I wasn’t sure whether or not I wanted to write this article because I know that it can be difficult to bring up past memories of loved ones. Still, I want to talk about my grandma, who passed away exactly one year ago today. Her name was Evelyn Richards, and she was my hero in this lifetime. She lived an extraordinary life, and it was not because of anything she accomplished. Her life was extraordinary because she did something that very few of us do well. She listened.
I cannot even begin to name the countless people who told me that when you spoke to her, it was like she fully understood you. And you may not have even known her that well. She would listen to you, absorb your feelings and words and not judge you for what you said. She was so focused on loving you, the person, that she would not walk away from you because of something you had done. Instead, she drew closer to the weak, the broken, the angry, or the foolish, and she became their confidante. Yet at the same time, she kept you accountable for your actions. Because she loved you, she was direct and addressed each person with a firm love. After listening attentively, she was not afraid of speaking the truth because she spoke out of love.

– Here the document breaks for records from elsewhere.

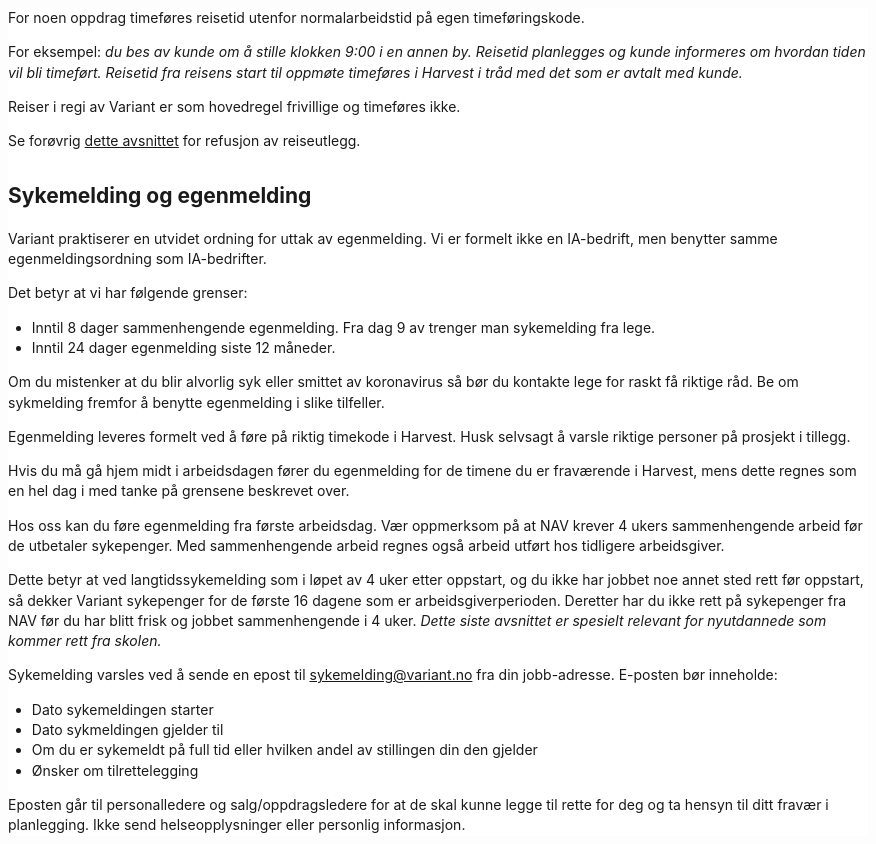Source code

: For noen oppdrag timeføres reisetid utenfor normalarbeidstid på egen
timeføringskode.

For eksempel: _du bes av kunde om å stille klokken 9:00 i en annen by. Reisetid
planlegges og kunde informeres om hvordan tiden vil bli timeført. Reisetid fra
reisens start til oppmøte timeføres i Harvest i tråd med det som er avtalt med
kunde._

Reiser i regi av Variant er som hovedregel frivillige og timeføres ikke.

Se forøvrig
[dette avsnittet](https://handbook.variant.no/information.html#reiser-p%C3%A5-variants-regning)
for refusjon av reiseutlegg.

## Sykemelding og egenmelding

Variant praktiserer en utvidet ordning for uttak av egenmelding. Vi er formelt
ikke en IA-bedrift, men benytter samme egenmeldingsordning som IA-bedrifter.

Det betyr at vi har følgende grenser:

- Inntil 8 dager sammenhengende egenmelding. Fra dag 9 av trenger man
  sykemelding fra lege.
- Inntil 24 dager egenmelding siste 12 måneder.

Om du mistenker at du blir alvorlig syk eller smittet av koronavirus så bør du kontakte lege for raskt få riktige råd. Be om sykmelding fremfor å benytte egenmelding i slike tilfeller.

Egenmelding leveres formelt ved å føre på riktig timekode i Harvest. Husk
selvsagt å varsle riktige personer på prosjekt i tillegg.

Hvis du må gå hjem midt i arbeidsdagen fører du egenmelding for de timene du er
fraværende i Harvest, mens dette regnes som en hel dag i med tanke på grensene
beskrevet over.

Hos oss kan du føre egenmelding fra første arbeidsdag. Vær oppmerksom på at NAV
krever 4 ukers sammenhengende arbeid før de utbetaler sykepenger. Med
sammenhengende arbeid regnes også arbeid utført hos tidligere arbeidsgiver.

Dette betyr at ved langtidssykemelding som i løpet av 4 uker etter oppstart, og
du ikke har jobbet noe annet sted rett før oppstart, så dekker Variant
sykepenger for de første 16 dagene som er arbeidsgiverperioden. Deretter har du
ikke rett på sykepenger fra NAV før du har blitt frisk og jobbet sammenhengende
i 4 uker. _Dette siste avsnittet er spesielt relevant for nyutdannede som kommer
rett fra skolen._

Sykemelding varsles ved å sende en epost til sykemelding@variant.no fra
din jobb-adresse. E-posten bør inneholde:

- Dato sykemeldingen starter
- Dato sykmeldingen gjelder til
- Om du er sykemeldt på full tid eller hvilken andel av stillingen din den gjelder
- Ønsker om tilrettelegging

Eposten går til personalledere og salg/oppdragsledere for at de skal kunne legge
til rette for deg og ta hensyn til ditt fravær i planlegging. Ikke send 
helseopplysninger eller personlig informasjon.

How did she become such a patient, strong and incredible woman? She looked to God. She lived life pursuing a relationship with God. This relationship led her to accept that life is ultimately transient, but heaven is coming soon. Due to this mindset, she didn’t find her security in wealth or connections, in how she dressed or the way she was perceived by others. Instead, she ceaselessly gave her time, money, and energy to people in need. She invested countless moments of her precious life into other people and even found joy in it. The crazy thing is that few of us realized how much she actually invested until she finally had to leave us.
I remember sitting alone in my room one year ago from today, trying to think about how I could describe the feeling. The only way I can put it into words is like this: when she left, I felt like part of myself had departed. Part of me was unfilled, empty. My grandma spent so much time listening and absorbing my life into hers in order to know me better that she ultimately became like me for my sake. When she died, it was like she took a little piece of me with her.

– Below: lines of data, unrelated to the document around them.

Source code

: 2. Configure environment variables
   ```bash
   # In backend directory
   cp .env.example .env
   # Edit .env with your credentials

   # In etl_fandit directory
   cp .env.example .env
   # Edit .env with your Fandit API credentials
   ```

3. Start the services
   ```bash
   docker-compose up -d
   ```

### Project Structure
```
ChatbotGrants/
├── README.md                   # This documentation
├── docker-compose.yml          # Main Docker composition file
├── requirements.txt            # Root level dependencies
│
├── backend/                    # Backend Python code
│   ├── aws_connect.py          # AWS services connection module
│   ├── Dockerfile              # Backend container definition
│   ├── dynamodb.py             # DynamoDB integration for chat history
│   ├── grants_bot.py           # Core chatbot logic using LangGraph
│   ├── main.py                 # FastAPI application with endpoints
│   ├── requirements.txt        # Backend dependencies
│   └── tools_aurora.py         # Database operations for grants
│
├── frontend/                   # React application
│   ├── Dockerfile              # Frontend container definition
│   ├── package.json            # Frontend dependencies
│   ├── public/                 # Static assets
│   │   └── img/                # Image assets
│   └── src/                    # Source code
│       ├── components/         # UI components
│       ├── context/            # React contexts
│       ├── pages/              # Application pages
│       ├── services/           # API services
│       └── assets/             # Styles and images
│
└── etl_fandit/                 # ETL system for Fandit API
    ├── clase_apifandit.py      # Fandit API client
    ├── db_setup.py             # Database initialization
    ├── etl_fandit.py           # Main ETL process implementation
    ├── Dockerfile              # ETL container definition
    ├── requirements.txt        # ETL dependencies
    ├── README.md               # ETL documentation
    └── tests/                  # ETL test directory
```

I did a lot of thinking after she died, wondering who could possibly fill her shoes now that she was gone. Then, it hit me. While her passing was a loss, it was also an opportunity to grow and step up to the plate. I felt a glorious burden to take up the challenge to follow in her shoes and emanate the characteristic she so greatly displayed: listening.
In this world where we constantly speak and talk over one another, listening has even more power to affect change. Whether you are still in high school, finishing college, starting a new family, enjoying retirement, etc., listening applies to you. If we could each be more intentional about how we respond to the people with whom we come in contact, then maybe we could start filling this world with more Evelyns. Maybe after our deaths, our friends and family would be challenged to start living differently. While we will never know how greatly our life impacted the people around us, we can learn from those who went before us. And we can seek to follow their examples.